Being Mark’s dad involves autism, but not only autism — also activities and fun! It’s a hard role, but not all because of being Mark’s dad.


It’s hard because he is the husband of Mark’s mom.


Mark has been struggling lately, not at our family home but at his living community. Being Mark’s mom means I, too, have been full of stress.


Knowing we would have an important meeting yesterday, I told John I wanted him to do all the talking. This always scares him.


“Just tell me what you want me to say,” he said.


“No. I don’t have an agenda,” I said.


“You always do,” he replied.


“No. It’s not that. It’s because you are so concise. The meeting is only for an hour.”


That made him laugh.


“Really. You do it. You’re better on your feet, and I am so stressed and emotional now,” I said.


John is masterful. He has a way of convincing the people he’s talking to that they came up with ideas that are his, and which everyone feels better about by the end.


Last week was hard for us emotionally. 


Mark was maybe his most mature ever at home over the weekend. “Angelic” might come to mind, but that sounds too much like he isn’t human or earthy. He was. He was laughing from the belly, helping to lift whenever we needed help, hugging at every opportunity — natural, alert, and alive!
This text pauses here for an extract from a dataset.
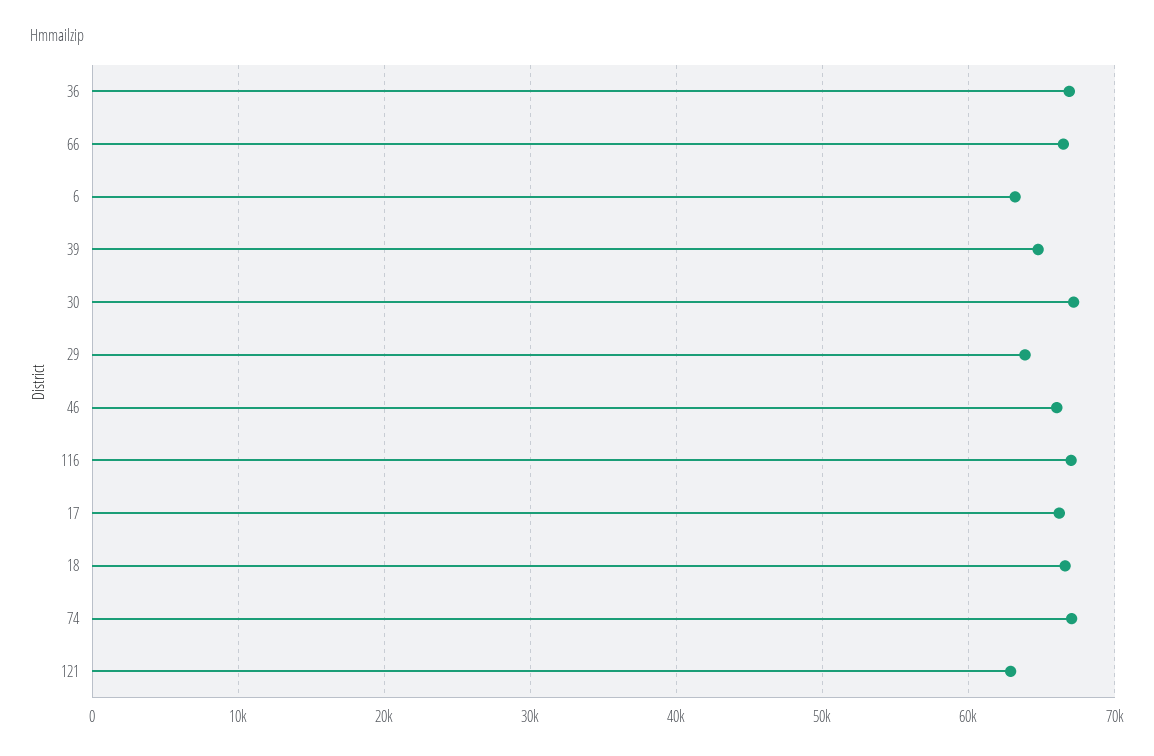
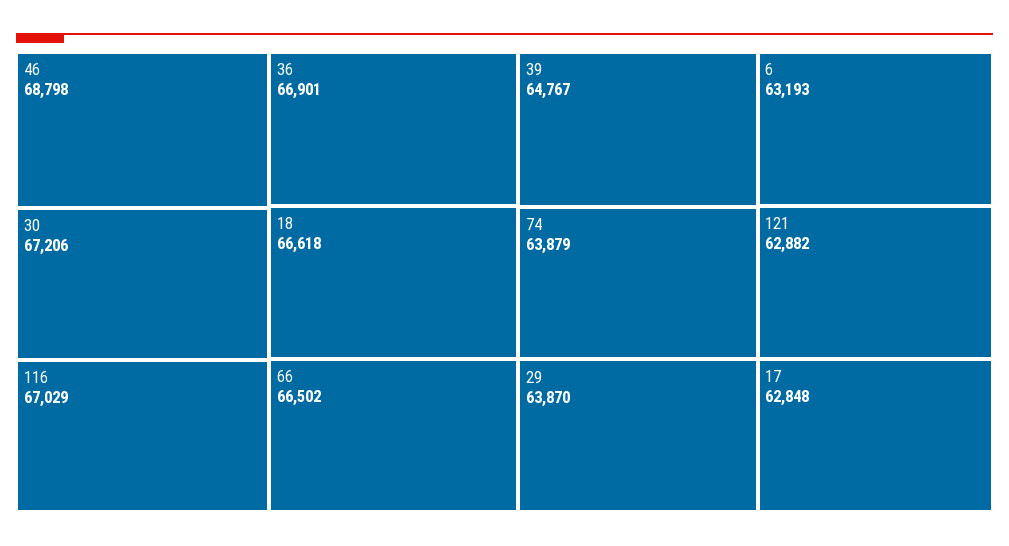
46: 66000 -> 68798
17: 66000 -> 62848
74: 67000 -> 63879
He was comfortable with everything and everyone exactly as was at home and out with us.


And then, the next day, Mark did something goofy on an outing, and his new staff quit right after. He didn’t hurt himself or anyone else, but he’s not asking before fixing or exploring and so on. It’s a safety issue when he just runs off.
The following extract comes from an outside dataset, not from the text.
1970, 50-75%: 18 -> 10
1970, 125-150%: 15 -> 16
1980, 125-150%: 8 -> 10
We are told he’s smart, capable, and opinionated. His language and judgment, however, are not caught up with his smarts.


As the meeting started, something happened with my computer audio such that no one could hear me. I saw the smile on John’s face and then heard him say, “That may be a good thing.”


Everyone laughed but me. 


When parents have a disabled child, they often break up because of the sadness or the worry or the child’s behavior, but for John and me one of the big stressors is these meetings — how to prep or advocate, when to fight the experts or our spouse.


In the meeting, Mark’s team and John did a lot of the talking. I was proud of myself for listening, though I wasn’t sure that I agreed on the plan.


Minutes passed. During lulls, I asked a few questions. And then I had a moment. All of a sudden I got it. I got it! 


I saw the behavior expert’s plan differently.


I was wanting near perfect staff who stayed for long stretches. But I was realizing that she was right — that Mark is relaxed and regulated with John and me and others who read him and know him largely because of our work, as well as how comfortable he feels with us.


But Mark needs to learn to generalize or internalize good behavior even if he doesn’t always have super terrific people to help him regulate himself.


That plan made sense, and I started to cry, which I don’t do in meetings. “Can he make progress? Do you think he can learn this?” I asked.


“Yes,” the BCBA said. “He’s so smart.” 


She has a plan to help him wait to do things and do them in the right ways and with a broader range of people.


And I am cautiously optimistic while knowing that they will need the great, consistent people to get him there.


And they will need to generalize their skills and confidence with the clients who are easier in some ways to the ones who are looking for opportunities to get away with something, as Mark is at this time.


And they will need to do it without taking too long because the newer, tighter ratios are pricey.


Again, as time and time before as Mark’s mom, I chose hope. 


And then I looked at John, on the Zoom, and said, “I hope I didn’t interfere with your thought process and plan.”


“This time it worked fine,” he said.


After the meeting, John and I talked. He told me that he had said what he wanted to say and that he was also finally putting together the logic behind the behavior plan, too, and that I articulated it extremely well. 


Yesterday was a far easier day to be Mark’s mom than the day before when I was in panic mode.


It turned out to be an easier one for me to be with Mark’s dad, too.